Dialogue de sourds jeudi à l'Elysée entre François Hollande et le foot français: le chef de l'Etat a maintenu sa taxe exceptionnelle de 75%, et les clubs pros ont maintenu en retour leur grève prévue fin novembre.
La fin de non-recevoir du président Hollande aux demandes d'aménagements du monde du foot pro concernant le projet de loi de la taxe à 75% sur les hauts revenus n'est pas une surprise.
Après la volte-face sur l'écotaxe et la taxation de l'épargne, le gouvernement avait multiplié les messages de fermeté sur ce nouveau dispositif fiscal avant la rencontre à l'Elysée entre les patrons du foot et le chef de l'Etat.
Après cette entrevue entre patrons du foot (délégation de neuf personnes) et M. Hollande, qui a duré environ une heure et demie jeudi après-midi, c'est un communiqué de l'Elysée qui a mis fin au faux suspense.
"La nécessité de redresser les comptes publics justifie, pleinement, cet effort demandé aux entreprises qui font le choix de verser des rémunérations annuelles d'un tel niveau", indique ainsi ce texte.
"Un plafonnement de cette contribution, à hauteur de 5% du chiffre d'affaires (qui privilégie les gros clubs comme le PSG, mais handicape les petits, selon les patrons du foot, ndlr), a déjà été prévu dans le projet de loi de finances pour prendre en compte la situation des entreprises de taille moyenne.

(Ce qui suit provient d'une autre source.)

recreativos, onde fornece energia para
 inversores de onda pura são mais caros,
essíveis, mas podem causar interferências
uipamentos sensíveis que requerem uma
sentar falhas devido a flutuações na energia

Les clubs de football rentrent dans cette catégorie", poursuit l'Elysée.
La réaction des présidents de clubs de foot professionnels ne s'est pas fait attendre.
"Nous maintenons notre journée blanche"
"Nous maintenons nos positions, nous suspendons toujours notre participation à la commission Glavany (dite du foot durable, ndlr) et nous maintenons notre journée blanche (sans foot en Ligue 1 et Ligue 2) pour le dernier week-end de novembre", a déclaré Jean-Pierre Louvel, président du syndicat des clubs pros (UCPF).
Les différentes composantes du foot pro avaient annoncé le 23 octobre qu’elles suspendaient leur participation à cette commission mise en place par le ministère des Sports et présidée par Jean Glavany (député PS), pour protester contre le projet de taxation à 75% jugé "injuste et discriminatoire".
Le 24 octobre, les clubs pros avaient voté la grève, cette fameuse "journée blanche", sans matches de L1 et L2, du vendredi 29 novembre au lundi 2 décembre inclus.
"Le président de la République nous a écoutés attentivement mais ne nous a absolument pas entendus, a déploré Frédéric Thiriez, président de la Ligue de football professionnel (LFP), qui participait à la rencontre à l'Elysée. Aucune solution n'a été trouvée ce (jeudi) soir, donc la mobilisation continue, nous avons un mois pour convaincre".
Le football français, qui n'a plus connu de grève depuis 1972 - les joueurs voulaient alors faire reconnaître leurs droits contractuellement -, en arrivera-t-il alors à cette extrémité?
La réaction du public en cas de grève du foot risque d'être très virulente, trois ans après la fameuse grève honnie des Bleus à Knysna, lors du Mondial 2010.
"Si on fait grève il faut aller se cacher"
"Je pense que si notre corporation fait grève, il faut vraiment aller se cacher, vraiment il faut se cacher", a d'ailleurs déclaré ce jeudi sur RTL l'entraîneur d'Evian (L1) Pascal Dupraz.
L'image renvoyée par les salaires pharaoniques de certains joueurs ne plaide pas en faveur des clubs. "On ne pleure pas sur leur sort, (...) ils paient trop cher leurs joueurs", avait ainsi indiqué Chantal Jouanno, sénatrice UDI et ancienne ministre des Sports, dès jeudi matin sur France Info.
Les clubs de foot pro ne se faisaient guère d'illusions sur un retrait du projet de loi sur la taxe à 75%, mais voulaient négocier une non-rétroactivité, c'est-à-dire ne payer le nouvel impôt que sur les futurs contrats de joueurs.
Selon un argumentaire du foot pro que s'est procuré l'AFP, cette taxe à 75% représenterait une charge totale de 44 millions d’euros pour la L1, estimation basée sur les hauts revenus d'environ 120 joueurs des 14 clubs concernés.
Et les patrons du foot français de mettre aussi en avant la perte cumulée de 108 millions d'euros en 2011/12 pour les deux divisions (L1 et L2).
Jusqu'ici tous les clubs professionnels, sauf un, celui de Guingamp, club longtemps présidé par M. Le Graët, actuel président de la fédération de football (FFF) et qui fut également maire PS de la ville, ont affiché leur détermination dans le projet de "journée blanche" pour la fin novembre.